After mixing the soil there needs to be a level surface for plant growth. Using a rake, try to make a flat surface, while also breaking up any large clumps of soil.
Next, you need to transplant the plants from the pot into the garden. Starting with the Japanese Spurge, a transplant would be most effective during the early spring, as that is right before the plants experience major growth. In the garden, cut out holes spaced 6-12 inches apart the same size as the transplanted plants. Since Japanese Spurge can quickly widen to totally cover the ground, it’s ok to space them fairly far apart. The holes only need to be a couple inches deep, as this plant’s roots are very shallow. After inserting the transplants, put a small ring of mulch around each plant, making sure not to cover the actual plant.
For the Ivy, you should dig holes a couple inches deep spaced around 18-24 inches apart, allowing sufficient room for growth. Add a layer of mulch around the plants (a similar process to the Japanese Spurge), and ensure that they receive plenty of water for a couple months.
Both plants need to be watered and taken care of for a couple months after the transplant, to ensure that they can successfully grow and adapt to their new environment. Both plants should be fine after that period of time relying on just natural rainfall. The Japanese Spurge should form a thick carpet underneath the ramp, while the Ivy should spread up and through the grates to reach the top of the ramp.
Sustainability:
The plants grown under the bridge help to offset the emissions produced in the manufacturing process. They can also purify the air near the town.
Final Rendering
After finishing the design in CAD, I still needed to render the bridge to make it presentable. I decided to use Blender, as it was a software that I had used in the past, and because there were many tutorials available online.

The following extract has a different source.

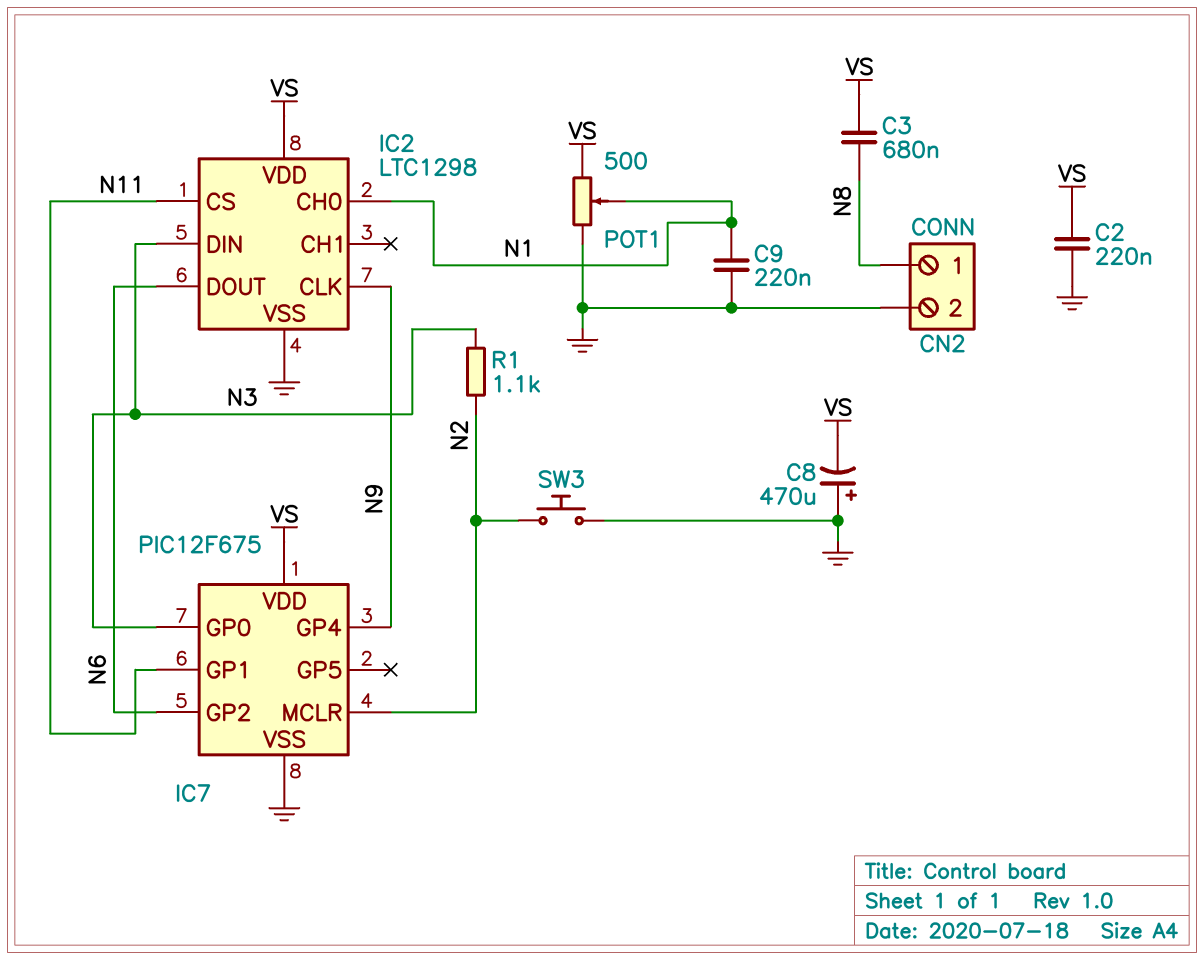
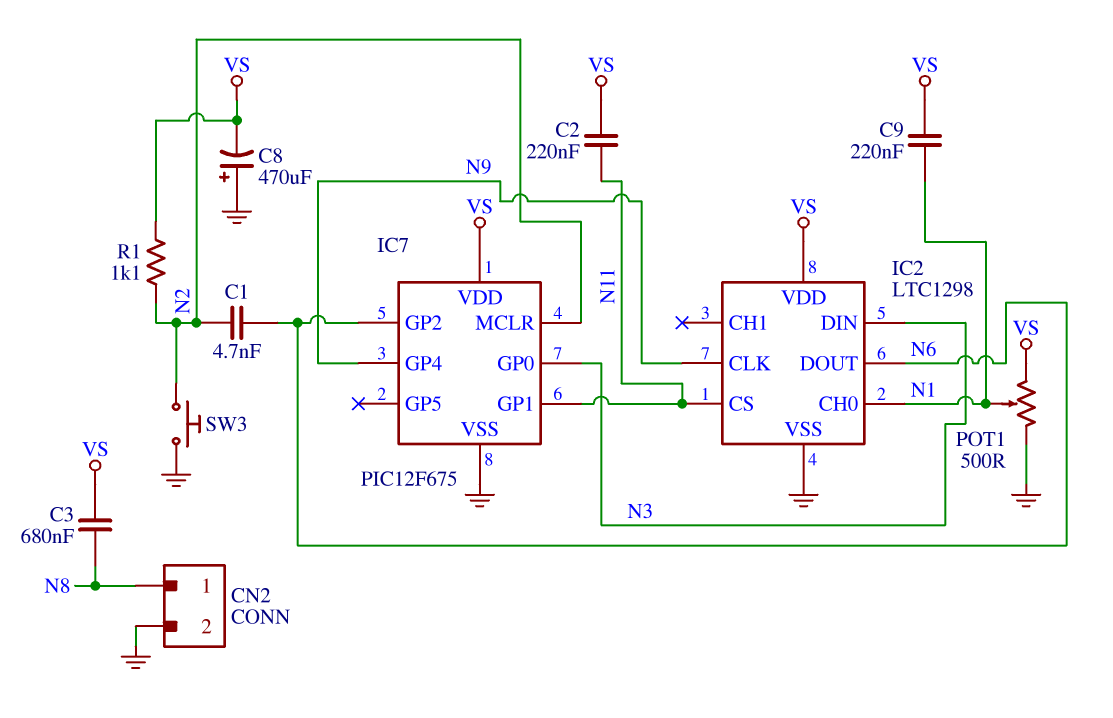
C1: none -> 4.7nF (N2, N6)
C2: 220nF (GND, VS) -> 220nF (N11, VS)
C9: 220nF (GND, N1) -> 220nF (N1, VS)
R1: 1.1k (N2, N3) -> 1.1k (N2, VS)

I wanted to import the design into Blender as separate components, allowing for easier texture mapping and assigning of materials. Since Blender doesn’t support 3MF uploading, I had to use an open source Github extension (https://github.com/Ghostkeeper/Blender3mfFormat ) to properly create my bridge.
I then used the “BlenderKit” library to quickly assign materials to various objects. Since I wanted to create an environment to display the bridge, I needed to make a river. I used a terrain tool to make a small river bed, and created a plane to act as the water. After adding these materials, I then used a particle system (set to “hair”) to create grass on the river, and created a vertex group to prevent the grass from spreading into the water.
Since the design in Fusion 360 of the ramp didn’t include any foliage, I used a free plant library to add a couple dozen unique plants under the ramp.
I tinkered with all the camera settings to render, and finally was happy with the result.
Conclusion
Congratulations! You've reached the end of this Instructable. Thank you to Autodesk for running this competition, and good luck to everyone else!